8. Develop Some Healthy Habits
What does losing weight have to do with financial matters? The answer is simple: everything. People the world over are spending more on fast food joints than they are on other ventures such as investing or striving to clear their mortgages.
The average American, for instance, frequents fast food joints three or more times per week – according to a 2012 PBS News Hour report.
Annually, that translates to a whopping $1,200 on junk food alone. That automatically translates to $100 each month and $12.50 for each meal.
Of course, these are just estimates. Most of us – if not all of us – are guilty of engaging in some unhealthy pleasures which have the potential to rob us of our hard earned cash.
If you’ve not been adhering to your college diet and not being mindful of what you consume, it’s time you did some healthy turnarounds.
Set in motion simple but helpful healthy habits in preparation for your forthcoming decade. As much as your physical health needs some looking into, so does your financial health.
If you don’t have a specific driving force, HealthyWage should be enough to get you started on your weight loss goal. It’s basically a company that centers around health and wellness and pays its members for losing weight.
Debby Michaels, one of HealthyWage’s past participants almost bagged $4,000 after pushing herself to lose 80 pounds.

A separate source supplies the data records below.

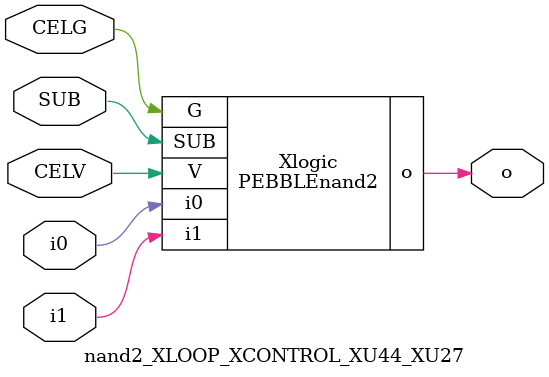
<source format=v>



module PEBBLEnand2 ( o, G, SUB, V, i0, i1 );

  input i0;
  input V;
  input i1;
  input G;
  output o;
  input SUB;
endmodule

//Celera Confidential Do Not Copy nand2_XLOOP_XCONTROL_XU44_XU27
//Celera Confidential Symbol Generator
//5V NAND2
module nand2_XLOOP_XCONTROL_XU44_XU27 (CELV,CELG,i0,i1,o,SUB);
input CELV;
input CELG;
input i0;
input i1;
input SUB;
output o;

//Celera Confidential Do Not Copy nand2
PEBBLEnand2 Xlogic(
.V (CELV),
.i0 (i0),
.i1 (i1),
.o (o),
.SUB (SUB),
.G (CELG)
);
//,diesize,PEBBLEnand2

//Celera Confidential Do Not Copy Module End
//Celera Schematic Generator
endmodule

</source>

She’s one of the many participants who benefited greatly from hitting their individual weight-loss goals. How it works is simple:
- Create an account on the official site
- Decide on a weight loss goal and how long it may take you to achieve it
- Place a bet of between $20-$500 on yourself each month.

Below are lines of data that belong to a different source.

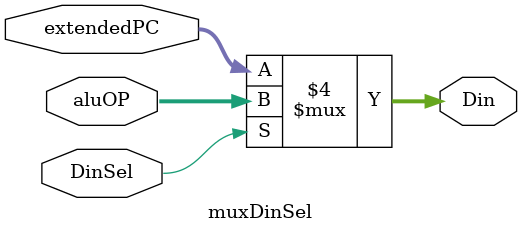
<source format=v>
`timescale 1ns / 1ps

module muxDinSel(aluOP, extendedPC, DinSel, Din);

    input [31 : 0] aluOP;
    input [31 : 0] extendedPC;
    input DinSel;
    
    output reg [31 : 0]Din;
//    output reg [31 : 0]output2;

    always@ (*) begin

        if(DinSel == 1'b1) begin
            Din = aluOP;
//            output2 = extendedPC;
//            output2 = extendedPC - 4;
        end

        else begin
            Din = extendedPC;
//            output2 = aluOP;
        end

    end

endmodule

</source>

- Cash in up to $10,000 based on your HealthyWager.
Having a considerable wager will motivate you, even more, to live your healthiest life before you turn 30.
Without you knowing it, you’ll be spending less on expensive junk food and buying more cost-effective healthy foods.
Work Towards Fulfilling the Items on Your Financial Bucket List
Eight items on your financial bucket list is more than enough. You don’t want to pressure yourself too hard to achieve multiple goals by your 30th birthday.
As simple as the above may be, most people never make the cut. If anything, they push their target age to 40 if they’ve hit thirty and haven’t crossed out a single item on their bucket list.
Fortunately, not all people are built the same. You can achieve one or all of what you set out to do; that will rest solely on how determined you are to get things done.
Despite your financial status quo, stick to your guns and avoid the fiscal distress that comes with not achieving what you set out to do.
It’s up to you to adjust your financial habits and mindset to accomplish stuff that your peers seek to achieve in their latter years.